The critical moments:
- 19. Rad1 — !! — the famous quiet move. Instead of grabbing material, Anderssen brings his last rook to the open d-file. Suddenly every white piece is aimed at the black king and the combination becomes unstoppable.
- 21. Qxd7+ — !! — the queen sacrifice that gives the game its lustre, dragging the black king into a mating net.
- 24. Bxe7# — checkmate, delivered by two bishops after the king is hauled across the board.
The finish
After 19.Rad1! Anderssen ignores threats to his own king and plays for mate. The finish 20.Rxe7+ Nxe7 21.Qxd7+!! Kxd7 22.Bf5+ Ke8 23.Bd7+ Kf8 24.Bxe7# is a forced sequence of stunning precision — the two bishops weaving a net around the black king.
What you can learn from it
The Evergreen Game teaches two lessons at once. First, the power of a quiet move inside a combination: not every strong move is a check or capture — sometimes bringing one more piece to the party (19.Rad1) is the killer. Second, that the initiative in an open position is worth more than a pawn or two, exactly as gambit play promises.
The best way to absorb a classic is to play it out move by move and ask, at each turn, why — why this piece, why this square, why not something safer. The same questioning habit is what turns your own games into lessons. If tactics like these slip past you in your games, read how chess pattern recognition works and why you keep blundering. To see where these ideas come from in the opening, browse the openings library and the opening-traps library.
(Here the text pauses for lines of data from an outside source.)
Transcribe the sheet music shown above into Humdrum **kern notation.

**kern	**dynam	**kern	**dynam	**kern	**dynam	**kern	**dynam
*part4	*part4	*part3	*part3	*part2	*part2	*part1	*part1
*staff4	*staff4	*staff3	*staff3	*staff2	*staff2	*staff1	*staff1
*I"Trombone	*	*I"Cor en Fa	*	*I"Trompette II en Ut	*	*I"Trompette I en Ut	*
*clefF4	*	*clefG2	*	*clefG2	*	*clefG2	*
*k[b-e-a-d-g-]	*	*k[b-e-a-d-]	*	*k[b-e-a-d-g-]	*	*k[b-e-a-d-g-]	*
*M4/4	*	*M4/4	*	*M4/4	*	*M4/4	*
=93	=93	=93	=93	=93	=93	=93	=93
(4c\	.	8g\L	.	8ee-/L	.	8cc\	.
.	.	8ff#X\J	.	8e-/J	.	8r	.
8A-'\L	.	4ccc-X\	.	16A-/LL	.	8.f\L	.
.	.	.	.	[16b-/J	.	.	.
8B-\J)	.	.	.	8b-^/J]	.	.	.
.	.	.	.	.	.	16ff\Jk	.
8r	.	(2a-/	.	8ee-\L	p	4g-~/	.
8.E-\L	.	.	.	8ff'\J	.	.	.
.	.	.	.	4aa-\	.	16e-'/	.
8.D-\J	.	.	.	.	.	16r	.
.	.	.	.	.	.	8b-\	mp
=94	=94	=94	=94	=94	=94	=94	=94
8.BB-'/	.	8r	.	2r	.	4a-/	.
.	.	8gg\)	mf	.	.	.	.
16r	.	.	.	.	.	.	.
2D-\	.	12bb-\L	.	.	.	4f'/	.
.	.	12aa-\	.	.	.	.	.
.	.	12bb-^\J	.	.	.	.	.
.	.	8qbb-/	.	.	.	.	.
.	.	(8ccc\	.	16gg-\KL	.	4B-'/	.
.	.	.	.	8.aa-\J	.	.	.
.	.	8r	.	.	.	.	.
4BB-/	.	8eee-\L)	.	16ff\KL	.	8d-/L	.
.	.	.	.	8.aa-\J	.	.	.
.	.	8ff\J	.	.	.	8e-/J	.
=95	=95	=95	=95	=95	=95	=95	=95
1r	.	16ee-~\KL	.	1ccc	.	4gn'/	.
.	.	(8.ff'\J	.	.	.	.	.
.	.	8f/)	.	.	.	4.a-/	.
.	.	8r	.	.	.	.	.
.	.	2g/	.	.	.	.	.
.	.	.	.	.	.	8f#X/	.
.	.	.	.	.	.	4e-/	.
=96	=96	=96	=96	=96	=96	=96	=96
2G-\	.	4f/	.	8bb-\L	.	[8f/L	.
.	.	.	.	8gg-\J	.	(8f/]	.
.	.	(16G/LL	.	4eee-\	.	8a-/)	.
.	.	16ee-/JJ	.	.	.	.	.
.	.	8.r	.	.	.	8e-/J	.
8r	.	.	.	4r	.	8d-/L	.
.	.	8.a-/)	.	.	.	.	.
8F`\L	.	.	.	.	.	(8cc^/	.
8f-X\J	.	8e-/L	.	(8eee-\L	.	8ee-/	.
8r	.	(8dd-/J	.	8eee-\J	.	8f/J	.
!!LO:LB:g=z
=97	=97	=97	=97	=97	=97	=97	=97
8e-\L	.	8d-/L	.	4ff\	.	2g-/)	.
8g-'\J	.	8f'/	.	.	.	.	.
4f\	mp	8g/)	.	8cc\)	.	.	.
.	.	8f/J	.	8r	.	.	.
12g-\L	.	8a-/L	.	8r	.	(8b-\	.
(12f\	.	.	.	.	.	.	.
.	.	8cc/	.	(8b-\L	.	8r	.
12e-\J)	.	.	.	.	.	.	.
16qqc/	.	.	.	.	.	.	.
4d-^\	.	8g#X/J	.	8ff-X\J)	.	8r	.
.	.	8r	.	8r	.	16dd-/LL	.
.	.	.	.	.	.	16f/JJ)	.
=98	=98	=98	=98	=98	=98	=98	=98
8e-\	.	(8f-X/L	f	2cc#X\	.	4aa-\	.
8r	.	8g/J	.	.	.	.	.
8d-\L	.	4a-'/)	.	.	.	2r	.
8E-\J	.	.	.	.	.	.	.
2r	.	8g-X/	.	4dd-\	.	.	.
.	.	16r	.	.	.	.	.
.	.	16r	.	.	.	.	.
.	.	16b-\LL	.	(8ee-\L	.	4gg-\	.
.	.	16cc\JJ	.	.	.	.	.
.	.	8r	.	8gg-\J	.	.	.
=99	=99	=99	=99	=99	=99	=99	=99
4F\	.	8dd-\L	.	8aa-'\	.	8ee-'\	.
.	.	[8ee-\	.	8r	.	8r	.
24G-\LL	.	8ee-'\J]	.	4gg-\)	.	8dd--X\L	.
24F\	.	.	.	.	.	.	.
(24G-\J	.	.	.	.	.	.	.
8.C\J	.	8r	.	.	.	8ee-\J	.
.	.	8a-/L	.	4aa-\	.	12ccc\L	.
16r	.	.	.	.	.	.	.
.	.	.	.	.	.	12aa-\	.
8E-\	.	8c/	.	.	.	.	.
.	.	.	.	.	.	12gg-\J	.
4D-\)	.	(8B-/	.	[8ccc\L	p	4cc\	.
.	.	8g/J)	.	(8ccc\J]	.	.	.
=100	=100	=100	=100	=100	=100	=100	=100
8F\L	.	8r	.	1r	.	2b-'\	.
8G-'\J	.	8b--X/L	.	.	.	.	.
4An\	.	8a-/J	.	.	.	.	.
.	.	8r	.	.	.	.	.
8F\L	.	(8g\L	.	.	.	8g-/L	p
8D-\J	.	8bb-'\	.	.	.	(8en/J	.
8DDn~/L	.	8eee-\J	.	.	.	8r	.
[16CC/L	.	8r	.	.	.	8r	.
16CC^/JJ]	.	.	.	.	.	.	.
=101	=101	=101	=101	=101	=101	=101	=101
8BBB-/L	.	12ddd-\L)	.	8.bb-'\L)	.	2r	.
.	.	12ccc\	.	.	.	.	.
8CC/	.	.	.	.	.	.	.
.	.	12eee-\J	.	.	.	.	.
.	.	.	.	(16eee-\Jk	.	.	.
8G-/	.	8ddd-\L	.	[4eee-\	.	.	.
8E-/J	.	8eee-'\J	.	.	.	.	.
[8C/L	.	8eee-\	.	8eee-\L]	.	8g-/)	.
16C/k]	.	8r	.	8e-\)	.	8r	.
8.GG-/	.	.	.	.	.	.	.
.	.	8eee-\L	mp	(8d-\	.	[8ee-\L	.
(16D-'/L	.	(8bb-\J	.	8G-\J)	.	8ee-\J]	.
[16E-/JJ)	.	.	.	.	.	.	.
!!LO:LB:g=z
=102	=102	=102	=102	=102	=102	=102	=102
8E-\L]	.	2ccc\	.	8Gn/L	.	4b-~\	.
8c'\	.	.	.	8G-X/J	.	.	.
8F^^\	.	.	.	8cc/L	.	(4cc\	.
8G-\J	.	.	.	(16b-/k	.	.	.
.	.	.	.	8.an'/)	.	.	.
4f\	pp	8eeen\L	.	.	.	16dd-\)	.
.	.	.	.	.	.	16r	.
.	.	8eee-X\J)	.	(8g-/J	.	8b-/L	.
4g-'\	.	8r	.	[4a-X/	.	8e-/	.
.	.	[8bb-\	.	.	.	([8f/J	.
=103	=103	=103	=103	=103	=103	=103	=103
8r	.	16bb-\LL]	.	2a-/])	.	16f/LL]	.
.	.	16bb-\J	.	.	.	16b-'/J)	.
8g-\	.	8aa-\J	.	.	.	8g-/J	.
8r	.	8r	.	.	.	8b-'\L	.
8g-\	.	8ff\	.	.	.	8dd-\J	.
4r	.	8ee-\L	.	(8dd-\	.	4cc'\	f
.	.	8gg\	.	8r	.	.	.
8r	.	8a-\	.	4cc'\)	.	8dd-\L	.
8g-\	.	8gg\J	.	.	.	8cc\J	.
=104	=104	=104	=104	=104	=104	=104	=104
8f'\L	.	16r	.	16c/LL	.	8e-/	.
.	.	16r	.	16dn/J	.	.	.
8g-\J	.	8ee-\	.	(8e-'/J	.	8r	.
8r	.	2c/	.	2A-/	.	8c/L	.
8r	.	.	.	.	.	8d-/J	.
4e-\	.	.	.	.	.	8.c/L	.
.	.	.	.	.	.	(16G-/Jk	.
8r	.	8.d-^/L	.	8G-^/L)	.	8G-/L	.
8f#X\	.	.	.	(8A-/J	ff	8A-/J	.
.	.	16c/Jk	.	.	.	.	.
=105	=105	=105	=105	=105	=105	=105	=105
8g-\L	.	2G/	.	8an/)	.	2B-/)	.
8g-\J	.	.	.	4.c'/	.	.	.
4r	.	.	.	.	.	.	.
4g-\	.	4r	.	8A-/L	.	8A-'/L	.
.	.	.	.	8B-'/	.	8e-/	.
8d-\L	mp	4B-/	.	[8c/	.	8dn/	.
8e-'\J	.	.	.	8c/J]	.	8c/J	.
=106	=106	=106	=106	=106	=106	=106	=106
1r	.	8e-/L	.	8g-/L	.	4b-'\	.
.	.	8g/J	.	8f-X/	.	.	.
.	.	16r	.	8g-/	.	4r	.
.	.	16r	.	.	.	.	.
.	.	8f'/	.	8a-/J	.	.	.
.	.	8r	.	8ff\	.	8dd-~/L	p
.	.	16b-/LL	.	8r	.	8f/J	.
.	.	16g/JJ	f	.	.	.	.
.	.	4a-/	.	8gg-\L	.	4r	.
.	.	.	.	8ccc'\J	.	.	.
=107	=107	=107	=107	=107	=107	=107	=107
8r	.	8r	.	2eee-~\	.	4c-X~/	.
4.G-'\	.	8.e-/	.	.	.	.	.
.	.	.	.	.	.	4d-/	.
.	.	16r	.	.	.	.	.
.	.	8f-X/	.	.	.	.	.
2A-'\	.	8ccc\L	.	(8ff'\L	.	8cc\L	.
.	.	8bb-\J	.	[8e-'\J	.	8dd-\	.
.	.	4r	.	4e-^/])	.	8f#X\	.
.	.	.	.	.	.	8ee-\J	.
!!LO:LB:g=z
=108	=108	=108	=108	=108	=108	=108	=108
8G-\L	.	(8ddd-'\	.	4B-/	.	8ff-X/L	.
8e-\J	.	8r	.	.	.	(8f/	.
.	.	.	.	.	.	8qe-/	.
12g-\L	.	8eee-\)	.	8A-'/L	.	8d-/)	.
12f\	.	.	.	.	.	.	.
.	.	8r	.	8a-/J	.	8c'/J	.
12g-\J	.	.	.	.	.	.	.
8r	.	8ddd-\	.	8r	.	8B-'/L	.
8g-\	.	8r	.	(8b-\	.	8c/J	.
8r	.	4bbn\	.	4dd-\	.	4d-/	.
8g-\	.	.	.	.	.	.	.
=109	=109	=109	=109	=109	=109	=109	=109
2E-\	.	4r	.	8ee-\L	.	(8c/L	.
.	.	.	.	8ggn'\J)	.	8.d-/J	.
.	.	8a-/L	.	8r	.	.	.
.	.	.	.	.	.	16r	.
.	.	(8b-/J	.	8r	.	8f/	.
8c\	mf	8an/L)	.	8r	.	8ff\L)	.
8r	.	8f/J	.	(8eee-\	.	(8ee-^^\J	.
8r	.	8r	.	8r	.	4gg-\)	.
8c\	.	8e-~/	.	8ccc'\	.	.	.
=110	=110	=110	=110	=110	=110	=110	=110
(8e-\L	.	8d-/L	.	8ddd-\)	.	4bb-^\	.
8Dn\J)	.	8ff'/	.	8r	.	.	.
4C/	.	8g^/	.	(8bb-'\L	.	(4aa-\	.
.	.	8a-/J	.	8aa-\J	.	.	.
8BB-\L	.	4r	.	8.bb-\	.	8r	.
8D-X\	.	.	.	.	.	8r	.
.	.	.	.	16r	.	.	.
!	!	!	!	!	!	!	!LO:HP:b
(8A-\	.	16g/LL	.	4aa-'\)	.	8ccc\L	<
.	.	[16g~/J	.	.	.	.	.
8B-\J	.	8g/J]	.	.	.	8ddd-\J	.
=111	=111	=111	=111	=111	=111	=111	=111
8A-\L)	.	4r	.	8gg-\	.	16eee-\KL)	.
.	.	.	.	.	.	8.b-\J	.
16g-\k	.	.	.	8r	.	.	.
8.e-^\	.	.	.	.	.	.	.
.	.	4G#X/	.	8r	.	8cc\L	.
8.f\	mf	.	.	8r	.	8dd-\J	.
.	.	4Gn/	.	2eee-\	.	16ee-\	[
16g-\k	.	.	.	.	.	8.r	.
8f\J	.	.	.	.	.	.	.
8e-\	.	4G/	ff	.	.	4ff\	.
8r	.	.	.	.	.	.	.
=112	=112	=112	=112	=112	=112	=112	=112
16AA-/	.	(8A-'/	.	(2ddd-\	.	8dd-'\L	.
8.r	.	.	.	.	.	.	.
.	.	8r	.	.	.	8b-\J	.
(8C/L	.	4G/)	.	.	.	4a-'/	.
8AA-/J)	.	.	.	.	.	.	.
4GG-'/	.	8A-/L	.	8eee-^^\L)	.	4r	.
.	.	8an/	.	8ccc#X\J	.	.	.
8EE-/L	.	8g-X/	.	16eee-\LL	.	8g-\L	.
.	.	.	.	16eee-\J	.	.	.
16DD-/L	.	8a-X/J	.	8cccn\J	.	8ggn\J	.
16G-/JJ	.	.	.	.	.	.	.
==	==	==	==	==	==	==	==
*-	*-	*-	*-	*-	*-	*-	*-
Analyse your own games like this
You do not need to play an immortal game to improve — you need to understand your own. Chess DNA analyses your real Chess.com and Lichess games the way commentators analyse these classics: it finds the exact moments you gained or lost the advantage, names the tactical patterns behind them, and shows you the fixes. It is free and takes about a minute to connect your games and see your own turning points.
Frequently Asked Questions
What is The Evergreen Game?
The Evergreen Game is Adolf Anderssen's other masterpiece — a companion to his Immortal Game, played a year later against Jean Dufresne in Berlin. It was played by Adolf Anderssen (White) against Jean Dufresne (Black) at Berlin, 1852, opening with the Evans Gambit. The full game runs: 1.e4 e5 2.Nf3 Nc6 3.Bc4 Bc5 4.b4 Bxb4 5.c3 Ba5 6.d4 exd4 7.O-O d3 8.Qb3 Qf6 9.e5 Qg6 10.Re1 Nge7 11.Ba3 b5 12.Qxb5 Rb8 13.Qa4 Bb6 14.Nbd2 Bb7 15.Ne4 Qf5 16.Bxd3 Qh5 17.Nf6+ gxf6 18.exf6 Rg8 19.Rad1 Qxf3 20.Rxe7+ Nxe7 21.Qxd7+ Kxd7 22.Bf5+ Ke8 23.Bd7+ Kf8 24.Bxe7#.
Who won The Evergreen Game?
Adolf Anderssen won (1–0). Jean Dufresne was on the losing side. The game is remembered less for the result than for how it was won — a textbook example of Evans Gambit attack that is still taught today.
Why is The Evergreen Game so famous?
Anderssen crowned an Evans Gambit with a quiet rook move and a queen sacrifice, in a game Steinitz dubbed "evergreen". The Evergreen Game teaches two lessons at once. That combination of drama and instructive content is why it has been reprinted and analysed for generations.
What opening was played in The Evergreen Game?
It was an Evans Gambit (ECO C52). The Evans Gambit (1.e4 e5 2.Nf3 Nc6 3.Bc4 Bc5 4.b4) is a Romantic branch of the Italian Game: White sacrifices a wing pawn to gain time and build a big centre with c3 and d4. Anderssen gets exactly the roaring initiative the gambit promises, sacrificing further material to keep Black's king stuck in the centre.
Can studying The Evergreen Game help me improve at chess?
Yes. Replaying annotated classics trains your pattern recognition — you absorb how strong players develop, sacrifice and attack. The trick is to guess each move before you see it and ask why. Then apply the same questions to your own games; a tool like Chess DNA can point out the exact moments where those patterns would have helped you.